Stored records:
= = = = = = =

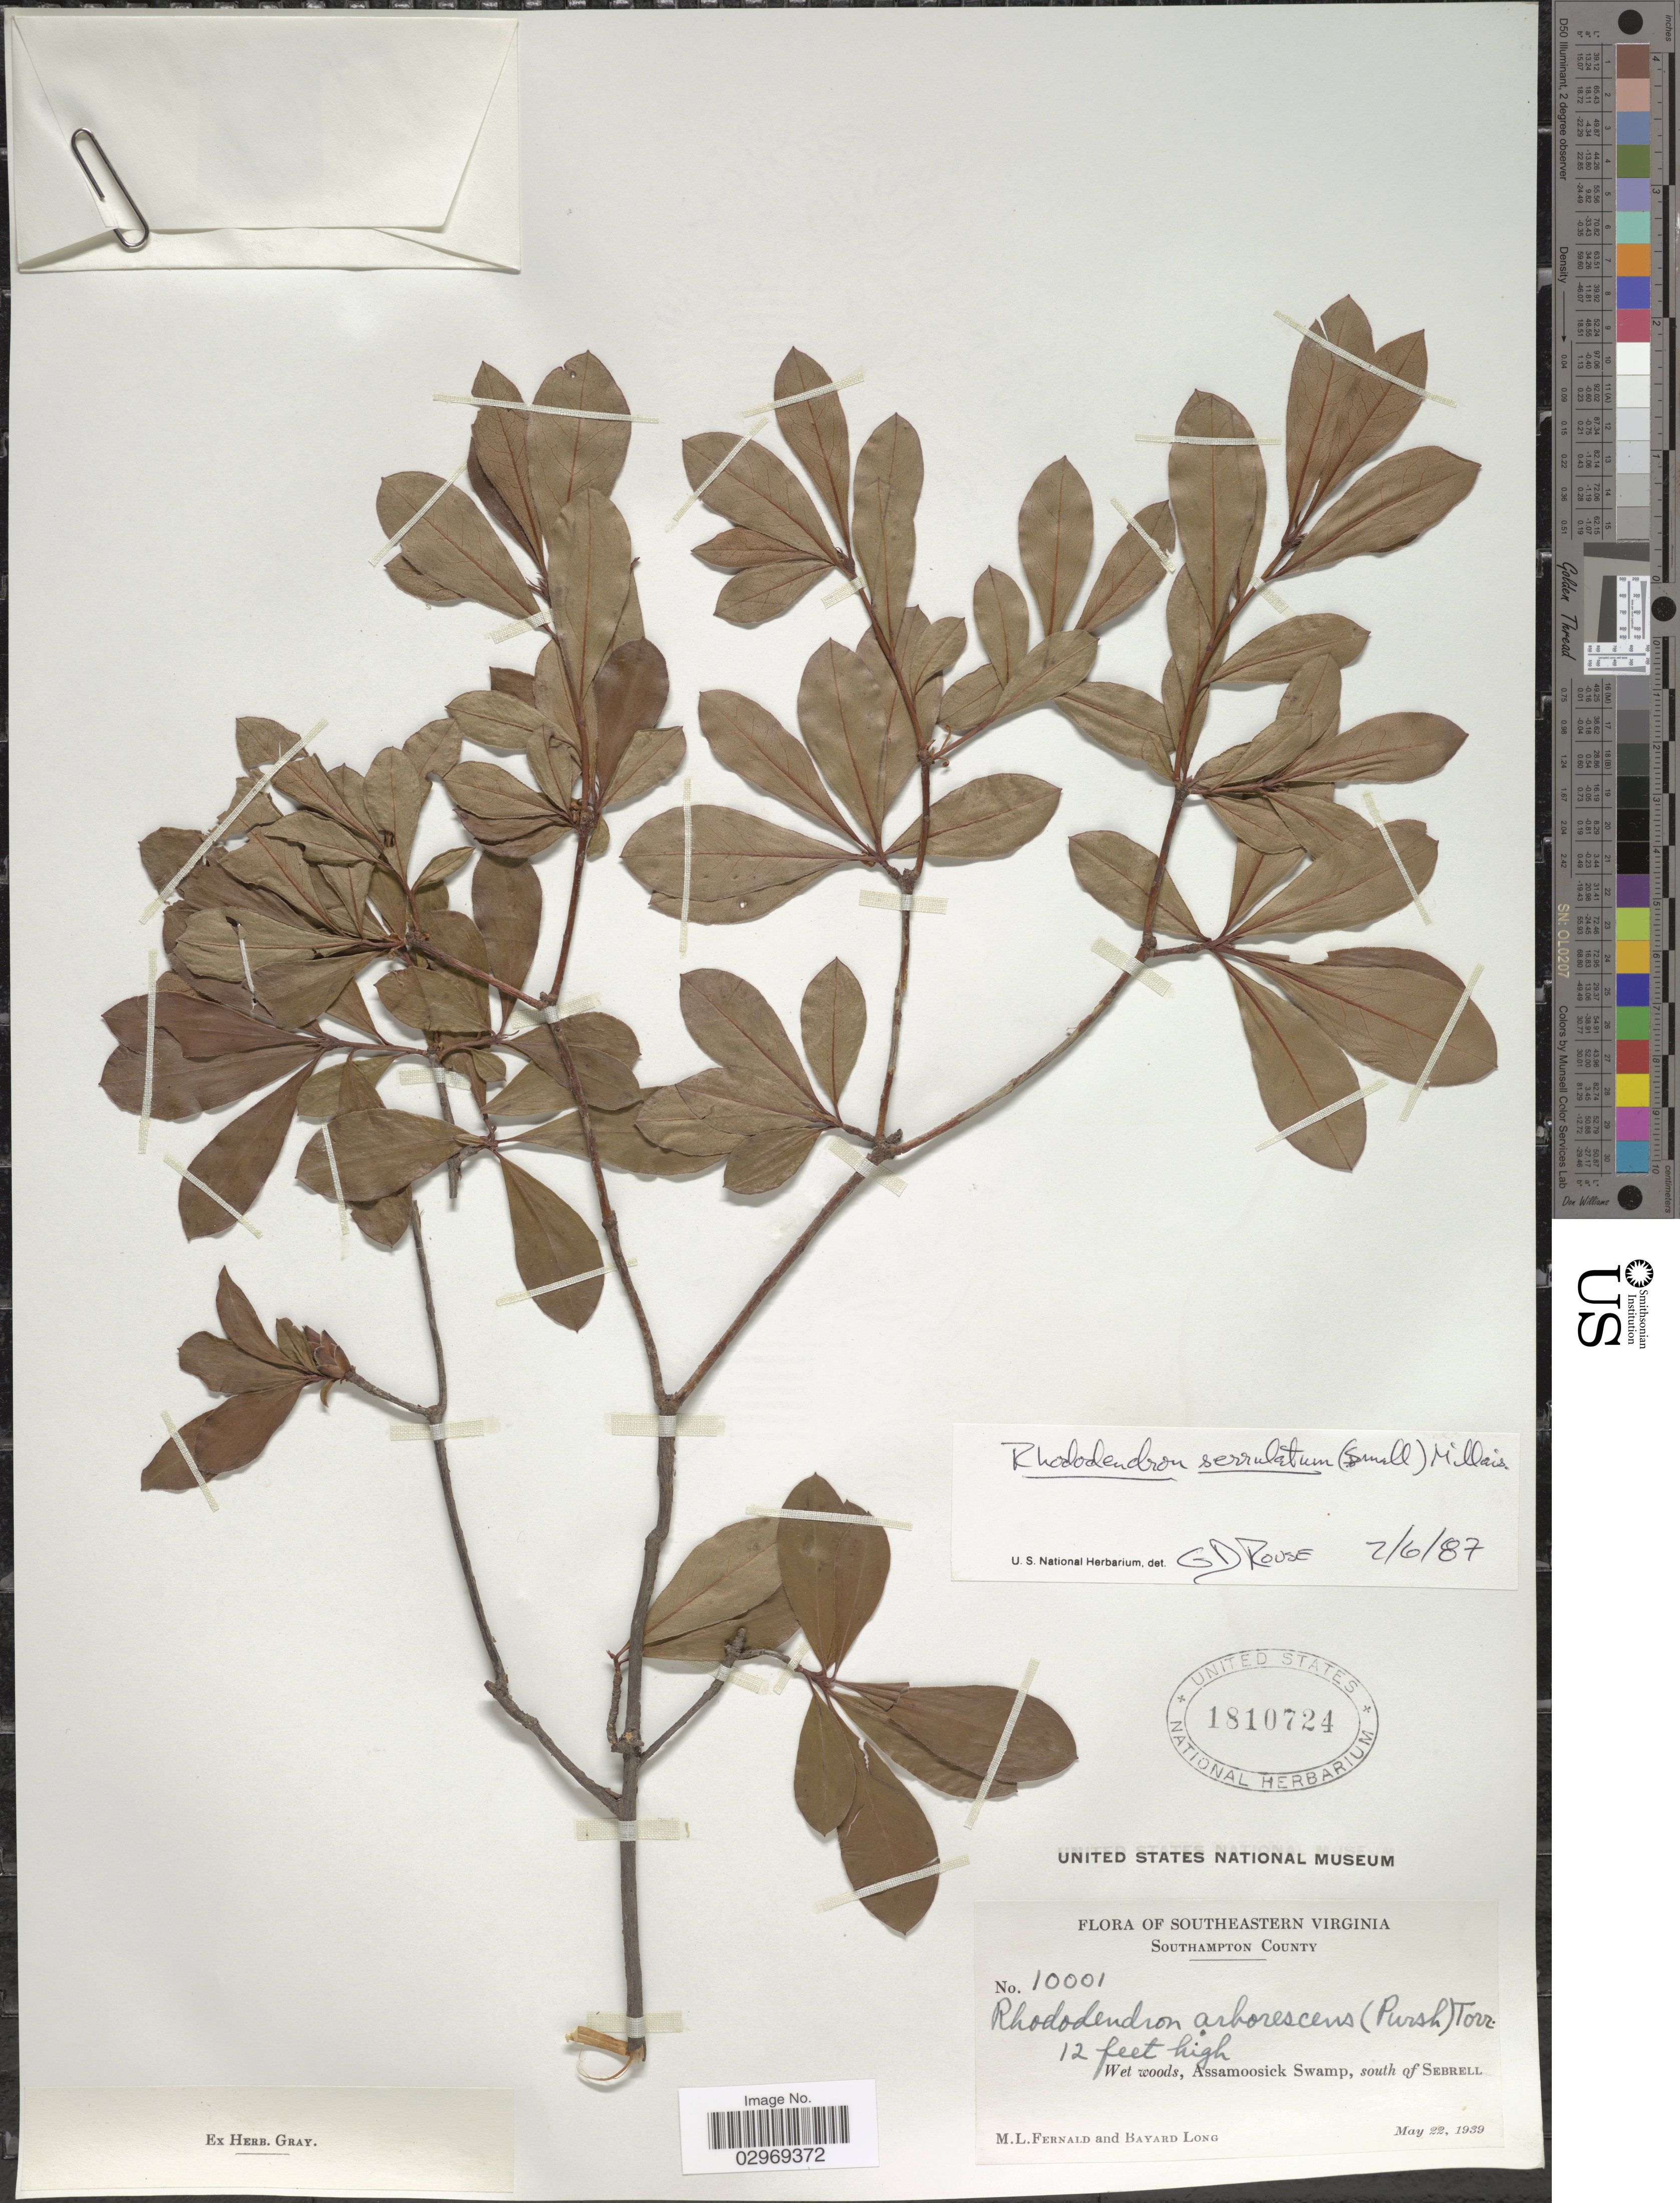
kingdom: Plantae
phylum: Tracheophyta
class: Magnoliopsida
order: Ericales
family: Ericaceae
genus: Rhododendron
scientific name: Rhododendron serrulatum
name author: (Small) Millais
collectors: M. L. Fernald & B. Long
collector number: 10001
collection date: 1939-05-22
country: United States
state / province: Virginia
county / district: Southampton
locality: Southeastern Virginia. Southampton County. Wet woods, Assamoosick Swamp, south of Sebrell.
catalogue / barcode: US 1810724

= = = = = = =

> [YOUR OBJECTIVE]: Reproduce every line of the records above word for word, leaving out the pictures.

> [PROBLEM SOLUTION]:
kingdom: Plantae
phylum: Tracheophyta
class: Magnoliopsida
order: Ericales
family: Ericaceae
genus: Rhododendron
scientific name: Rhododendron serrulatum
name author: (Small) Millais
collectors: M. L. Fernald & B. Long
collector number: 10001
collection date: 1939-05-22
country: United States
state / province: Virginia
county / district: Southampton
locality: Southeastern Virginia. Southampton County. Wet woods, Assamoosick Swamp, south of Sebrell.
catalogue / barcode: US 1810724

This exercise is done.